> _Work request_:
Make an exact copy of all the entries below, with the pictures left out.

Source texts of formatted documents
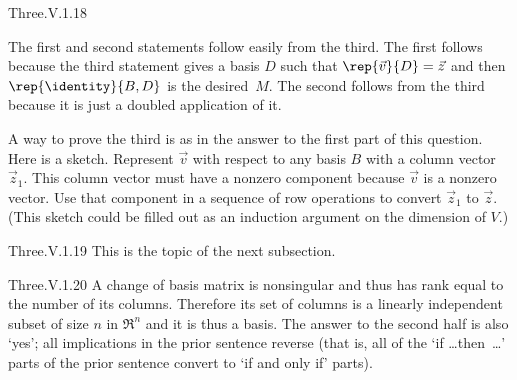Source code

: \begin{ans}{Three.V.1.18}
\begin{exparts}
          The first and second statements follow easily from the third.
          The first follows because the third statement gives a basis $D$
          such that $\rep{\vec{v}}{D}=\vec{z}$ and then
          $\rep{\identity}{B,D}$ is the desired~$M$.
          The second follows from the third because it is just a
          doubled application of it.

          A way to prove the third is as in the answer to the first part
          of this question.
          Here is a sketch.
          Represent $\vec{v}$ with respect to any basis $B$ with a column
          vector $\vec{z}_1$.
          This column vector must have a nonzero component because $\vec{v}$
          is a nonzero vector.
          Use that component in a sequence of row operations to convert
          $\vec{z}_1$ to $\vec{z}$.
          (This sketch could be filled out as an induction
          argument on the dimension of $V$.)
       \end{exparts}
     
\end{ans}
\begin{ans}{Three.V.1.19}
      This is the topic of the next subsection.
    
\end{ans}
\begin{ans}{Three.V.1.20}
      A change of basis matrix is nonsingular and thus
      has rank equal to the number of its columns.
      Therefore its set of columns is a linearly independent subset of size
      $n$ in $\Re^n$ and it is thus a basis.
      The answer to the second half is also `yes'; all implications in the
      prior sentence reverse
      (that is, all of the `if \ldots then~\ldots' parts of the prior sentence
      convert to `if and only if' parts).
    
\end{ans}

> _Output of the exercise_:
Source code

: \begin{ans}{Three.V.1.18}
\begin{exparts}
          The first and second statements follow easily from the third.
          The first follows because the third statement gives a basis $D$
          such that $\rep{\vec{v}}{D}=\vec{z}$ and then
          $\rep{\identity}{B,D}$ is the desired~$M$.
          The second follows from the third because it is just a
          doubled application of it.

          A way to prove the third is as in the answer to the first part
          of this question.
          Here is a sketch.
          Represent $\vec{v}$ with respect to any basis $B$ with a column
          vector $\vec{z}_1$.
          This column vector must have a nonzero component because $\vec{v}$
          is a nonzero vector.
          Use that component in a sequence of row operations to convert
          $\vec{z}_1$ to $\vec{z}$.
          (This sketch could be filled out as an induction
          argument on the dimension of $V$.)
       \end{exparts}
     
\end{ans}
\begin{ans}{Three.V.1.19}
      This is the topic of the next subsection.
    
\end{ans}
\begin{ans}{Three.V.1.20}
      A change of basis matrix is nonsingular and thus
      has rank equal to the number of its columns.
      Therefore its set of columns is a linearly independent subset of size
      $n$ in $\Re^n$ and it is thus a basis.
      The answer to the second half is also `yes'; all implications in the
      prior sentence reverse
      (that is, all of the `if \ldots then~\ldots' parts of the prior sentence
      convert to `if and only if' parts).
    
\end{ans}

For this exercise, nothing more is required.